Creating a Dedicated Public Health Management Cadre

  • India needs a separate, non-clinical public health management cadre to handle administration and planning.
  • This cadre would focus on logistics, disease surveillance, hospital management, and data analysis.
  • Doctors would then be free to concentrate fully on patient care.
  • Professional management at the district level would improve efficiency and emergency response.
  • This reform is essential for better use of resources during health crises.

Institutionalising a “One Health” Governance System

  • Health governance should integrate human, animal, and environmental health instead of treating them separately.
  • A unified surveillance system can help detect and prevent diseases that spread from animals to humans.
  • This requires coordination across ministries dealing with health, agriculture, environment, and urban development.
  • Joint protocols are needed to control antimicrobial resistance and vector-borne diseases.
  • Such integration will help build climate-resilient health systems in the face of ecological change.

Task-Shifting to Allied Health Professionals

  • Shortage of doctors can be addressed by expanding the role of trained allied health professionals.
  • Nurse practitioners, community health officers, and pharmacists should be legally empowered to handle routine care.
  • Clear boundaries should be defined so they manage basic screening and follow-ups.
  • This allows doctors to focus on complex and critical cases.
  • Decentralised care delivery improves access, especially in underserved areas.

Indigenising the Bio-Security Supply Chain

  • India must reduce dependence on imported medical devices and pharmaceutical inputs.
  • Domestic manufacturing of critical medical equipment and key drug ingredients should be encouraged.
  • Dedicated MedTech parks and procurement policies should support Indian innovation.
  • This approach promotes “health sovereignty” and supply security.
  • A self-reliant system is crucial during global disruptions, pandemics, or trade restrictions.

Urban Health Missions for Vulnerable Populations

  • Unlike rural healthcare, urban primary health systems remain fragmented.
  • A focused Urban Health Mission is needed for slums, migrants, and peri-urban populations.
  • Cities should identify health vulnerability zones to deploy mobile clinics and evening OPDs.
  • These services would suit working populations who cannot visit hospitals during the day.
  • Linking urban health services with municipal surveillance will help track disease trends in dense areas.
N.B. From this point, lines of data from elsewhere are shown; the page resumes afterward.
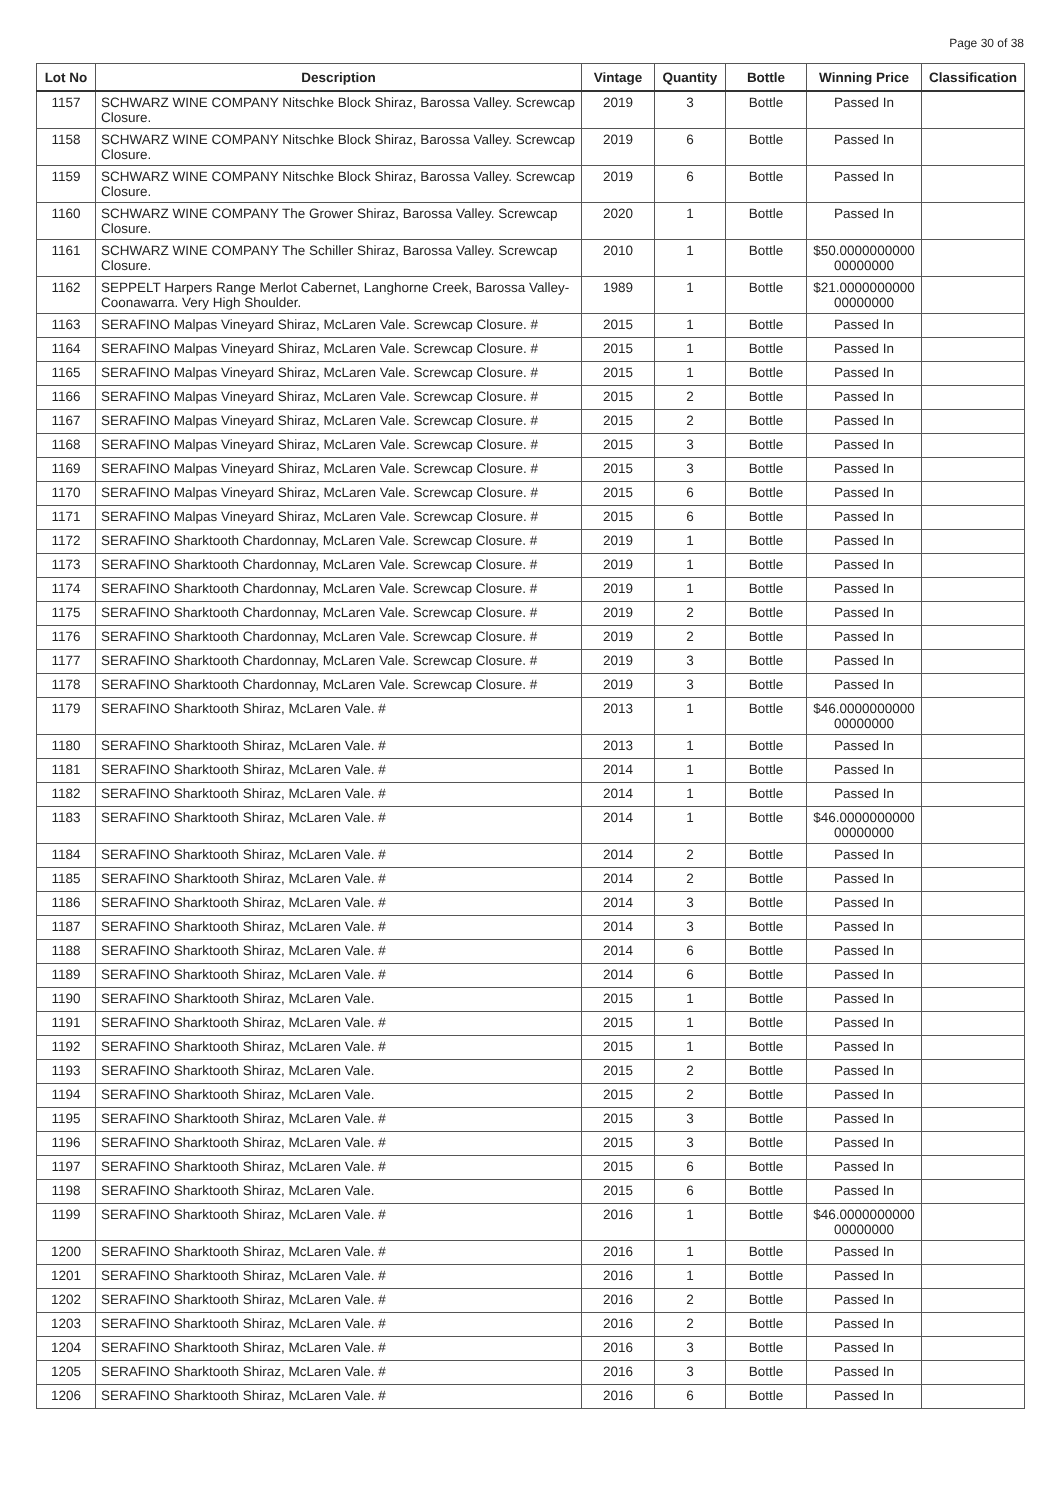Page 30 of 38
| Lot No | Description | Vintage | Quantity | Bottle | Winning Price | Classification |
| --- | --- | --- | --- | --- | --- | --- |
| 1157 | SCHWARZ WINE COMPANY Nitschke Block Shiraz, Barossa Valley. Screwcap Closure. | 2019 | 3 | Bottle | Passed In | |
| 1158 | SCHWARZ WINE COMPANY Nitschke Block Shiraz, Barossa Valley. Screwcap Closure. | 2019 | 6 | Bottle | Passed In | |
| 1159 | SCHWARZ WINE COMPANY Nitschke Block Shiraz, Barossa Valley. Screwcap Closure. | 2019 | 6 | Bottle | Passed In | |
| 1160 | SCHWARZ WINE COMPANY The Grower Shiraz, Barossa Valley. Screwcap Closure. | 2020 | 1 | Bottle | Passed In | |
| 1161 | SCHWARZ WINE COMPANY The Schiller Shiraz, Barossa Valley. Screwcap Closure. | 2010 | 1 | Bottle | $50.0000000000 00000000 | |
| 1162 | SEPPELT Harpers Range Merlot Cabernet, Langhorne Creek, Barossa Valley-Coonawarra. Very High Shoulder. | 1989 | 1 | Bottle | $21.0000000000 00000000 | |
| 1163 | SERAFINO Malpas Vineyard Shiraz, McLaren Vale. Screwcap Closure. # | 2015 | 1 | Bottle | Passed In | |
| 1164 | SERAFINO Malpas Vineyard Shiraz, McLaren Vale. Screwcap Closure. # | 2015 | 1 | Bottle | Passed In | |
| 1165 | SERAFINO Malpas Vineyard Shiraz, McLaren Vale. Screwcap Closure. # | 2015 | 1 | Bottle | Passed In | |
| 1166 | SERAFINO Malpas Vineyard Shiraz, McLaren Vale. Screwcap Closure. # | 2015 | 2 | Bottle | Passed In | |
| 1167 | SERAFINO Malpas Vineyard Shiraz, McLaren Vale. Screwcap Closure. # | 2015 | 2 | Bottle | Passed In | |
| 1168 | SERAFINO Malpas Vineyard Shiraz, McLaren Vale. Screwcap Closure. # | 2015 | 3 | Bottle | Passed In | |
| 1169 | SERAFINO Malpas Vineyard Shiraz, McLaren Vale. Screwcap Closure. # | 2015 | 3 | Bottle | Passed In | |
| 1170 | SERAFINO Malpas Vineyard Shiraz, McLaren Vale. Screwcap Closure. # | 2015 | 6 | Bottle | Passed In | |
| 1171 | SERAFINO Malpas Vineyard Shiraz, McLaren Vale. Screwcap Closure. # | 2015 | 6 | Bottle | Passed In | |
| 1172 | SERAFINO Sharktooth Chardonnay, McLaren Vale. Screwcap Closure. # | 2019 | 1 | Bottle | Passed In | |
| 1173 | SERAFINO Sharktooth Chardonnay, McLaren Vale. Screwcap Closure. # | 2019 | 1 | Bottle | Passed In | |
| 1174 | SERAFINO Sharktooth Chardonnay, McLaren Vale. Screwcap Closure. # | 2019 | 1 | Bottle | Passed In | |
| 1175 | SERAFINO Sharktooth Chardonnay, McLaren Vale. Screwcap Closure. # | 2019 | 2 | Bottle | Passed In | |
| 1176 | SERAFINO Sharktooth Chardonnay, McLaren Vale. Screwcap Closure. # | 2019 | 2 | Bottle | Passed In | |
| 1177 | SERAFINO Sharktooth Chardonnay, McLaren Vale. Screwcap Closure. # | 2019 | 3 | Bottle | Passed In | |
| 1178 | SERAFINO Sharktooth Chardonnay, McLaren Vale. Screwcap Closure. # | 2019 | 3 | Bottle | Passed In | |
| 1179 | SERAFINO Sharktooth Shiraz, McLaren Vale. # | 2013 | 1 | Bottle | $46.0000000000 00000000 | |
| 1180 | SERAFINO Sharktooth Shiraz, McLaren Vale. # | 2013 | 1 | Bottle | Passed In | |
| 1181 | SERAFINO Sharktooth Shiraz, McLaren Vale. # | 2014 | 1 | Bottle | Passed In | |
| 1182 | SERAFINO Sharktooth Shiraz, McLaren Vale. # | 2014 | 1 | Bottle | Passed In | |
| 1183 | SERAFINO Sharktooth Shiraz, McLaren Vale. # | 2014 | 1 | Bottle | $46.0000000000 00000000 | |
| 1184 | SERAFINO Sharktooth Shiraz, McLaren Vale. # | 2014 | 2 | Bottle | Passed In | |
| 1185 | SERAFINO Sharktooth Shiraz, McLaren Vale. # | 2014 | 2 | Bottle | Passed In | |
| 1186 | SERAFINO Sharktooth Shiraz, McLaren Vale. # | 2014 | 3 | Bottle | Passed In | |
| 1187 | SERAFINO Sharktooth Shiraz, McLaren Vale. # | 2014 | 3 | Bottle | Passed In | |
| 1188 | SERAFINO Sharktooth Shiraz, McLaren Vale. # | 2014 | 6 | Bottle | Passed In | |
| 1189 | SERAFINO Sharktooth Shiraz, McLaren Vale. # | 2014 | 6 | Bottle | Passed In | |
| 1190 | SERAFINO Sharktooth Shiraz, McLaren Vale. | 2015 | 1 | Bottle | Passed In | |
| 1191 | SERAFINO Sharktooth Shiraz, McLaren Vale. # | 2015 | 1 | Bottle | Passed In | |
| 1192 | SERAFINO Sharktooth Shiraz, McLaren Vale. # | 2015 | 1 | Bottle | Passed In | |
| 1193 | SERAFINO Sharktooth Shiraz, McLaren Vale. | 2015 | 2 | Bottle | Passed In | |
| 1194 | SERAFINO Sharktooth Shiraz, McLaren Vale. | 2015 | 2 | Bottle | Passed In | |
| 1195 | SERAFINO Sharktooth Shiraz, McLaren Vale. # | 2015 | 3 | Bottle | Passed In | |
| 1196 | SERAFINO Sharktooth Shiraz, McLaren Vale. # | 2015 | 3 | Bottle | Passed In | |
| 1197 | SERAFINO Sharktooth Shiraz, McLaren Vale. # | 2015 | 6 | Bottle | Passed In | |
| 1198 | SERAFINO Sharktooth Shiraz, McLaren Vale. | 2015 | 6 | Bottle | Passed In | |
| 1199 | SERAFINO Sharktooth Shiraz, McLaren Vale. # | 2016 | 1 | Bottle | $46.0000000000 00000000 | |
| 1200 | SERAFINO Sharktooth Shiraz, McLaren Vale. # | 2016 | 1 | Bottle | Passed In | |
| 1201 | SERAFINO Sharktooth Shiraz, McLaren Vale. # | 2016 | 1 | Bottle | Passed In | |
| 1202 | SERAFINO Sharktooth Shiraz, McLaren Vale. # | 2016 | 2 | Bottle | Passed In | |
| 1203 | SERAFINO Sharktooth Shiraz, McLaren Vale. # | 2016 | 2 | Bottle | Passed In | |
| 1204 | SERAFINO Sharktooth Shiraz, McLaren Vale. # | 2016 | 3 | Bottle | Passed In | |
| 1205 | SERAFINO Sharktooth Shiraz, McLaren Vale. # | 2016 | 3 | Bottle | Passed In | |
| 1206 | SERAFINO Sharktooth Shiraz, McLaren Vale. # | 2016 | 6 | Bottle | Passed In | |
Digital Sovereignty and Interoperable Health Data

  • The digital health mission should prioritise seamless data sharing across public and private hospitals.
  • Standardised electronic health records are needed to avoid fragmented patient data.
  • A federated data system can protect privacy while enabling continuity of care.
  • Long-term patient histories will improve diagnosis and treatment decisions.
  • Real-time data will help governments allocate health resources based on current disease patterns rather than outdated estimates.

Conclusion

India’s health system needs to move away from treating illness only when people fall sick and instead focus on strong, preventive public healthcare. This shift must be built on cooperation between the Centre and the States. Adequate public funding, better distribution of health workers, and a strong referral system through primary care are essential to reduce inequality and protect families from crushing medical expenses. By effectively using digital health platforms, promoting home-grown innovation, and adopting a One Health approach, India can make its healthcare system future-ready. In the end, health should be seen not just as welfare spending, but as a core economic investment that supports India’s long-term growth and demographic advantage.